= List of 2012 Summer Paralympics broadcasters =

The following is a list of broadcasters of the 2012 Summer Paralympics. Production of the world feeds were assumed by Olympic Broadcasting Services, while LOCOG awarded broadcast rights to the Games in over 100 countries.

== Broadcasters ==
- United Kingdom: Channel 4, with 150 hours of live coverage on Channel 4 and More4, along with additional coverage being carried by Freesat, Sky and Virgin Media (in both standard and high definition) as well as on Channel 4's website. Radio coverage was provided by the BBC on its radio channels BBC Radio 5 Live and BBC Radio 5 Live Sports Extra.
- Australia: The Australian Broadcasting Corporation broadcast the 2012 Paralympics across Australia, mostly on its digital channel ABC2. It broadcast over 100 hours of live coverage including both ceremonies.
- Brazil: Rede Globo and Sportv owned the broadcast rights to the Games in Brazil. While Sportv carried the bulk of coverage, Globo broadcast some events live.
- Canada: TSN (English) and RDS (French) produced daily hour-long highlight programs (some of which were aired by CTV Television and Citytv), while tape-delayed airings of the opening ceremony were carried by Sportsnet One, TSN2, RDS, and RDS2. Coverage with described video for the visually impaired was simulcasted by AMI-tv.

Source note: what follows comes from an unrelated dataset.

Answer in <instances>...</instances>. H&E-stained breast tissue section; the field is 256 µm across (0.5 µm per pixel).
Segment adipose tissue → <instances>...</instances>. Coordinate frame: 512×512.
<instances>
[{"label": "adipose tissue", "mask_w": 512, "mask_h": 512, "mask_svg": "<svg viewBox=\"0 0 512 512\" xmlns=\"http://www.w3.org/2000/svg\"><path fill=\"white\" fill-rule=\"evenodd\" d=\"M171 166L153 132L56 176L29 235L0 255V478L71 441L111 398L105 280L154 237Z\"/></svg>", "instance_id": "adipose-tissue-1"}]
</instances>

- China: China Central Television
- Colombia: Señal Colombia
- Denmark: State broadcaster DR held rights to the Paralympics in Denmark, broadcasting most of its coverage on DR HD.
- Europe: The European Broadcasting Union served as the sublicensor of broadcast rights in most of Europe.
- Finland: Yle, the state broadcaster.
- France: France Ô broadcast the opening and closing ceremonies; TV8 Mont-Blanc broadcast the Games with 77 hours of television coverage.
- Germany: ARD and ZDF broadcast the Games, with approximately 65 hours of television coverage.
- Greece: NET (now known as ERT2) 2 broadcast the games with approximately 79 hours of television coverage.
- Ireland: Setanta Ireland, Irish digital subscription channel, providing it on a Free-to-view basis. Highlights on RTÉ Two, state broadcaster.
- Italy: Sky Italia, the Italian digital subscription channel, and RAI for free broadcasting.
- Japan: NHK, public broadcaster
- New Zealand: Sky Sport broadcast the opening and closing ceremonies, as well as day and evening highlights. Sky Sport's highlights channel showed highlights every three hours. iSky also broadcast show highlights. Prime broadcast two one-hour special documentaries called "Black and White – the Paralympic Story", and Prime News had the coverage during their 5:30 news programme and "The Crowd Goes Wild" programme.
- Norway: NRK broadcast the games on NRK1, NRK2 and four web channels.
- Russia: VGTRK.
- Singapore: MediaCorp broadcast the Games with a daily highlights show and live coverage of the opening and closing ceremonies.
- South Africa: SuperSport, broadcasting on the DStv satellite service provided eight or more hours of live and delayed programming per day on their Supersport 6 channel. DStv is a subscription service available in most of Africa south of the Sahara. The SABC broadcast a two-hour daily highlights programme from 22:00 SAST on the SABC2 free-to-air television channel.
- South Korea: Korean Broadcasting System (KBS).
- Spain: RTVE broadcast the Games, with approximately 150 hours of live coverage on Teledeporte and TVE HD.
- Sweden: Sveriges Television (SVT) broadcast approximately 40 hours live on SVT1, SVT2, SVT24 and their web service SVT Play.
- Thailand: A consortium of Thai broadcasters known as the TV Pool, consisting of Channel 3, Royal Army's Channel 5, BBTV Channel 7, and Modernine TV, broadcast the Paralympics in Thailand.
- Turkey: TRT
- United States: NBC Sports broadcast 4 one-hour highlight shows on NBC Sports Network, and NBC broadcast a final 90-minute special on 16 September.